- Homo Sapiens: İnsan Türünün Kısa Bir Tarihi
- Yazar: Yuval Noah Harari
- Yayınevi: Kolektif Kitap
- Çeviri: Ertuğrul Genç
- Basım Yılı: 2016
Kitabın yazarı, Yuvah Noah Harari insan bilimleri ve tarih konusunda uzmanlığa sahip bir akademisyen. Türkçe’ye çevrilen ilk kitabı, Homo Sapiens: İnsan Türünün Kısa Bir Tarihi’nin her cümlesi çarpıcı, nihai sorulara birer cevap. Biraz rahatsız edici, bir yandan da hislerin kelimelere dönüşmüş hali. Ama sadece bir kitap değil. Mesela, sizin şaşkın gözlerinizle göz göze gelip cevapların tatminliğini yaşadığınızı görebiliyor. Cümlelerinin her biri birer tirada dönüşürken, geçmişi günümüze uyarlayıp örneklendirme yaparak her şeyi açıklamak istiyor.
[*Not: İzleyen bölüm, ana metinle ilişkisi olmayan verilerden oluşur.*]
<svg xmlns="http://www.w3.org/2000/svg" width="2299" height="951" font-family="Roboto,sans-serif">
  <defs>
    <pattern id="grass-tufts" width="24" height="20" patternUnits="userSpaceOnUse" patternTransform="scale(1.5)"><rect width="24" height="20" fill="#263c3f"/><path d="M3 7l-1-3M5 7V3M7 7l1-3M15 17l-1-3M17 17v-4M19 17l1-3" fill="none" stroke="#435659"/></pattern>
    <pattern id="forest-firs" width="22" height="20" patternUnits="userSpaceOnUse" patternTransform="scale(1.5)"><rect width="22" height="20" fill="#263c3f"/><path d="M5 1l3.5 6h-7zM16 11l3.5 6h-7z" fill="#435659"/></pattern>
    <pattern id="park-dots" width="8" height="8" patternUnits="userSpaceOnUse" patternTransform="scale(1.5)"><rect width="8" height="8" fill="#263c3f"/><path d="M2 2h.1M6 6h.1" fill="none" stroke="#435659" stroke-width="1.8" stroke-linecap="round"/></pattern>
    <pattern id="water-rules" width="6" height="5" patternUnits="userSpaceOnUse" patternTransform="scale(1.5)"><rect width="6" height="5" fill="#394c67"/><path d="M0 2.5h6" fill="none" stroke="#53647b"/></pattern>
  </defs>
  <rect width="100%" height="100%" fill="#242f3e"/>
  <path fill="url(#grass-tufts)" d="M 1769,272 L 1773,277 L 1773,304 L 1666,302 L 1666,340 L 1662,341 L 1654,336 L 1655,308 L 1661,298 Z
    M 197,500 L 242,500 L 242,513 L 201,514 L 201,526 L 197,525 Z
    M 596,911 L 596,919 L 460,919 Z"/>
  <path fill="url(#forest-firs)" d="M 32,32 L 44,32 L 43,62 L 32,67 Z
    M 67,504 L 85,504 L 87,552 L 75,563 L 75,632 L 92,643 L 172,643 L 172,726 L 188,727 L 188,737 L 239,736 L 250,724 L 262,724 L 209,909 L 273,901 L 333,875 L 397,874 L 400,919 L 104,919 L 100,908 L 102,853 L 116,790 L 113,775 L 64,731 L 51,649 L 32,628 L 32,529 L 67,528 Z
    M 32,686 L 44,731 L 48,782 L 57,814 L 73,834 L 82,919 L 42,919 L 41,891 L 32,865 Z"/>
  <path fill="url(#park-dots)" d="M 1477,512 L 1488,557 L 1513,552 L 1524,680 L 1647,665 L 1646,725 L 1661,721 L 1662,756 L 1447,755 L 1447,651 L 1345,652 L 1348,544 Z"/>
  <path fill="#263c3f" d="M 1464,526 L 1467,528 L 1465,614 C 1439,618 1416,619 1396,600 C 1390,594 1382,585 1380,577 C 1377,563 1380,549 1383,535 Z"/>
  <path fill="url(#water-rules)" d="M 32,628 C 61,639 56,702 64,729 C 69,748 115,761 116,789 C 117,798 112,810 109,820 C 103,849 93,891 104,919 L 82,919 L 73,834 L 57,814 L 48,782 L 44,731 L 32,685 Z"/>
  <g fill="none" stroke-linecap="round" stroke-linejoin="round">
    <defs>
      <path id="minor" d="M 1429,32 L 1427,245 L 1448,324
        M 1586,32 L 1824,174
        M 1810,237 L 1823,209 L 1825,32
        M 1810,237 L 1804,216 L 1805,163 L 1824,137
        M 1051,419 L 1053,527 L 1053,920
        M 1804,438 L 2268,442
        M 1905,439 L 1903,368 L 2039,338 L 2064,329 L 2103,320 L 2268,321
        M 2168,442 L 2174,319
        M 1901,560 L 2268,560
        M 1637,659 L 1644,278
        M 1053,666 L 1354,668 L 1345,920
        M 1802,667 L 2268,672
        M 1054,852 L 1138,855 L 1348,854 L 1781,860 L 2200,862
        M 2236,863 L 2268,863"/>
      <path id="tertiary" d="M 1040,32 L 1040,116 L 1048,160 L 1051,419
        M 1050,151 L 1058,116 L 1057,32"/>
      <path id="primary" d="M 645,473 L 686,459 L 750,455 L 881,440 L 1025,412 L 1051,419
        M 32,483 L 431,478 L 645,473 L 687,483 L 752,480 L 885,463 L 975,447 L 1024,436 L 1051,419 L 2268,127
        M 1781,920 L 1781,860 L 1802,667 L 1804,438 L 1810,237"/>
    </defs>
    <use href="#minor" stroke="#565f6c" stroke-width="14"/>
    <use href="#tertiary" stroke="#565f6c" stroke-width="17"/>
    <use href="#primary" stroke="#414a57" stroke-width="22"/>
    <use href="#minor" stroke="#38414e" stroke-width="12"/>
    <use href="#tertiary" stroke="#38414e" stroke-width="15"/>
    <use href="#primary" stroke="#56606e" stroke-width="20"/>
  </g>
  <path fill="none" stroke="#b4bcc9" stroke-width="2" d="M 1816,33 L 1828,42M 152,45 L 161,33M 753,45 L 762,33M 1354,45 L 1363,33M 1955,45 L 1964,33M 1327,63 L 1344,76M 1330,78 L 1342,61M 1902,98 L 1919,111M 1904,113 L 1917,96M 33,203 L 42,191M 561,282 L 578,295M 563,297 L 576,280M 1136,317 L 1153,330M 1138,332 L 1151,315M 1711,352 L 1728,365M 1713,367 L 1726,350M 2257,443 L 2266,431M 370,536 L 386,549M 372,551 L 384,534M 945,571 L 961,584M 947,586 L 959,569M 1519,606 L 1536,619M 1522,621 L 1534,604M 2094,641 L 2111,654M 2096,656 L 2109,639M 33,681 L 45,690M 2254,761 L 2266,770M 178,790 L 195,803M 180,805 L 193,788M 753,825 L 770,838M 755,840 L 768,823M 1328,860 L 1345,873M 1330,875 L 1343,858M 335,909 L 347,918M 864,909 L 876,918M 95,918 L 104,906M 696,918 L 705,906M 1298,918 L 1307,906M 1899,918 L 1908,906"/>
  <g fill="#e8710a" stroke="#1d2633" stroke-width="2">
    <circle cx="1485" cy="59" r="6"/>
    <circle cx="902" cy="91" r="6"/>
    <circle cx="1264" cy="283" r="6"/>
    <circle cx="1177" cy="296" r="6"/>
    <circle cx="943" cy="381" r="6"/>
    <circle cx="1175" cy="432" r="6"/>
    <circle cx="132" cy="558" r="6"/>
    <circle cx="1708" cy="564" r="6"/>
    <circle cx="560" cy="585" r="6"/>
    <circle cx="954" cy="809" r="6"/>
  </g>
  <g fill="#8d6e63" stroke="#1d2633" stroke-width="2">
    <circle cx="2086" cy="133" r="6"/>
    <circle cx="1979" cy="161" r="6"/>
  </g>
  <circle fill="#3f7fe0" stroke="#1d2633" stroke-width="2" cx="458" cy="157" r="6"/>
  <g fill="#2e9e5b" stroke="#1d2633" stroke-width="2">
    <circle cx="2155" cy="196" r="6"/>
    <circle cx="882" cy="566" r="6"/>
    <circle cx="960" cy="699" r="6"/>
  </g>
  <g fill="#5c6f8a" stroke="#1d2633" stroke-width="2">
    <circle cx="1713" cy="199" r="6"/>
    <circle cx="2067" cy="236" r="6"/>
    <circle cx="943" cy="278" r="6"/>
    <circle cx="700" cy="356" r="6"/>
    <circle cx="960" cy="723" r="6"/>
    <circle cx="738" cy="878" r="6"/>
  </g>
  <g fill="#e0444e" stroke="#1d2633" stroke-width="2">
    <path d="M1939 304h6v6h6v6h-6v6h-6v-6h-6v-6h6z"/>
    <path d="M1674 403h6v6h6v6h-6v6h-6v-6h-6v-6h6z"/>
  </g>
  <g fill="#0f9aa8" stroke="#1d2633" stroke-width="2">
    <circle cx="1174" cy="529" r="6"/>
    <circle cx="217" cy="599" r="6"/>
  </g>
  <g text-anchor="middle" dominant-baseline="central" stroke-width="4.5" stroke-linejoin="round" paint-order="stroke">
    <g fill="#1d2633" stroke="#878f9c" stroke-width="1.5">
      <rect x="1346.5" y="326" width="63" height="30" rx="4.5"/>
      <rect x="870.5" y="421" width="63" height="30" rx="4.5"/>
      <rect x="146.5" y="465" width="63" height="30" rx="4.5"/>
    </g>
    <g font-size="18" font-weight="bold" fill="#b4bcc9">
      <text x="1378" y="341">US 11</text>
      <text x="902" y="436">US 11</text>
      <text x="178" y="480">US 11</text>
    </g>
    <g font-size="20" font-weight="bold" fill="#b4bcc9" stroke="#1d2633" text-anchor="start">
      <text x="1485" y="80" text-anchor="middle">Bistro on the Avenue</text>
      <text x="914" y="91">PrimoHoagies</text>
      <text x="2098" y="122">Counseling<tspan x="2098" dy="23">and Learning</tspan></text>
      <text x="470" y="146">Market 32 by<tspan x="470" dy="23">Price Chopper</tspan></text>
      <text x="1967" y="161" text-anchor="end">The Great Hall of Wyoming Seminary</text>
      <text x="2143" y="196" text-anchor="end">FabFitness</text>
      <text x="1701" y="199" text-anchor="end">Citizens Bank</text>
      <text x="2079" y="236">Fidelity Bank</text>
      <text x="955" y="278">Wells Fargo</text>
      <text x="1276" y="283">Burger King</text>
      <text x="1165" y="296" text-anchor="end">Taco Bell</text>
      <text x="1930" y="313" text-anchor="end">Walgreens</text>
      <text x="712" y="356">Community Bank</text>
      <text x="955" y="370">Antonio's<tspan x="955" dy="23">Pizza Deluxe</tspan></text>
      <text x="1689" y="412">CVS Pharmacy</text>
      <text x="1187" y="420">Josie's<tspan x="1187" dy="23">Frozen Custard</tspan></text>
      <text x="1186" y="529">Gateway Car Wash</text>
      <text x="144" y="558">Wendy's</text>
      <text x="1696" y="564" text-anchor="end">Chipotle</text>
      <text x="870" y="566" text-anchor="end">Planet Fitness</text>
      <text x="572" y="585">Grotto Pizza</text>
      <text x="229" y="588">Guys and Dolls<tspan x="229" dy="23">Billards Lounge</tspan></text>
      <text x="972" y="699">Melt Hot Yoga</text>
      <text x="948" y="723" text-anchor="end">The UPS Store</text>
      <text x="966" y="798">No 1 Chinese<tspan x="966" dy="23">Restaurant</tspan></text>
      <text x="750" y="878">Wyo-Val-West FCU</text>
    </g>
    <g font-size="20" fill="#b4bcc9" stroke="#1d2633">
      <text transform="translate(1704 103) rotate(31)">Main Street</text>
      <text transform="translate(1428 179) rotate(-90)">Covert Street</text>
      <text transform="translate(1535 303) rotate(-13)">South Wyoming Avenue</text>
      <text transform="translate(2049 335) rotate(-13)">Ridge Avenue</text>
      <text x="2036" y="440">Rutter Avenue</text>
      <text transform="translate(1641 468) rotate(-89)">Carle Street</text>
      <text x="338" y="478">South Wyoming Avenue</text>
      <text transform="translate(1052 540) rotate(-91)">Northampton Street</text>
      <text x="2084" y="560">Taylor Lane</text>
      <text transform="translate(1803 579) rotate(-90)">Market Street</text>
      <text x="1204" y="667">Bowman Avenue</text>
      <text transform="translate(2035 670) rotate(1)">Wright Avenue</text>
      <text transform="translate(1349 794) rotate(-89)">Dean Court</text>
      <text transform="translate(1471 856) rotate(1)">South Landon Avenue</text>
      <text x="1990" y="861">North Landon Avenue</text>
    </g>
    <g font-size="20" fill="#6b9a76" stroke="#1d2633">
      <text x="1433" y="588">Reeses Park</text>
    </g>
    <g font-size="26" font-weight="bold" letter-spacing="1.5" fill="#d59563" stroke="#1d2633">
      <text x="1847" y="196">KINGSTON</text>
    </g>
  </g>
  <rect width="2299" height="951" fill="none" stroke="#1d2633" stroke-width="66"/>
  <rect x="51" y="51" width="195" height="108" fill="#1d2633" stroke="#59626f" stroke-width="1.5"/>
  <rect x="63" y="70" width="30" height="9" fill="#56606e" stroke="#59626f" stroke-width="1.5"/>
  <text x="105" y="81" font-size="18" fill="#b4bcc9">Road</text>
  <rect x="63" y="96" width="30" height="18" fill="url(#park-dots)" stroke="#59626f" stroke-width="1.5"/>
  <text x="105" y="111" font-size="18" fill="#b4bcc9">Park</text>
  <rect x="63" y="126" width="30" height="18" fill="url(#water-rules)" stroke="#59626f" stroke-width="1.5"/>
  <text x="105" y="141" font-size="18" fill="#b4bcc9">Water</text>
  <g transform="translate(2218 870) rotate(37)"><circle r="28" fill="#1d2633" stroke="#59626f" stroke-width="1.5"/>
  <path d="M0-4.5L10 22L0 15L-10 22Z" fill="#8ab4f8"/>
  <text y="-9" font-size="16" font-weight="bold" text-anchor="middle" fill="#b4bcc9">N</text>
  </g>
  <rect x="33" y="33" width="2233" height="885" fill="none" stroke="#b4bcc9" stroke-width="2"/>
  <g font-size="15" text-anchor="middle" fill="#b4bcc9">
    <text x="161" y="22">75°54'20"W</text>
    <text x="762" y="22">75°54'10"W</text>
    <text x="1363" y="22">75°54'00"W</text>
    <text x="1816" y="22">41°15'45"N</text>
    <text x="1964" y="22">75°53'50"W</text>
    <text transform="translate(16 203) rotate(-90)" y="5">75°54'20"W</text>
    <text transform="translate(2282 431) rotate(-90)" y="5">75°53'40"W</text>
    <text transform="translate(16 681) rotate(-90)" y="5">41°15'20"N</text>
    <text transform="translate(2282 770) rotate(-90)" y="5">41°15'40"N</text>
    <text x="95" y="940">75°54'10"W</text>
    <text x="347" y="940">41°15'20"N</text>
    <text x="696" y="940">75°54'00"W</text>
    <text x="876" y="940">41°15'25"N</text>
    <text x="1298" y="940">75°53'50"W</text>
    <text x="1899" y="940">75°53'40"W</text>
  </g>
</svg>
Homo Sapiens’i biz insanların ataları olarak tanımlamış ’76 doğumlu, Filistinli yazar. İnsanların hayvanlardan farkını, nasıl dünyaya hükmedebildiğimizi, paranın değeri gibi kurgusal boyuta getirdiğimiz inançlarımızı basit bir dilde anlatmak istiyor.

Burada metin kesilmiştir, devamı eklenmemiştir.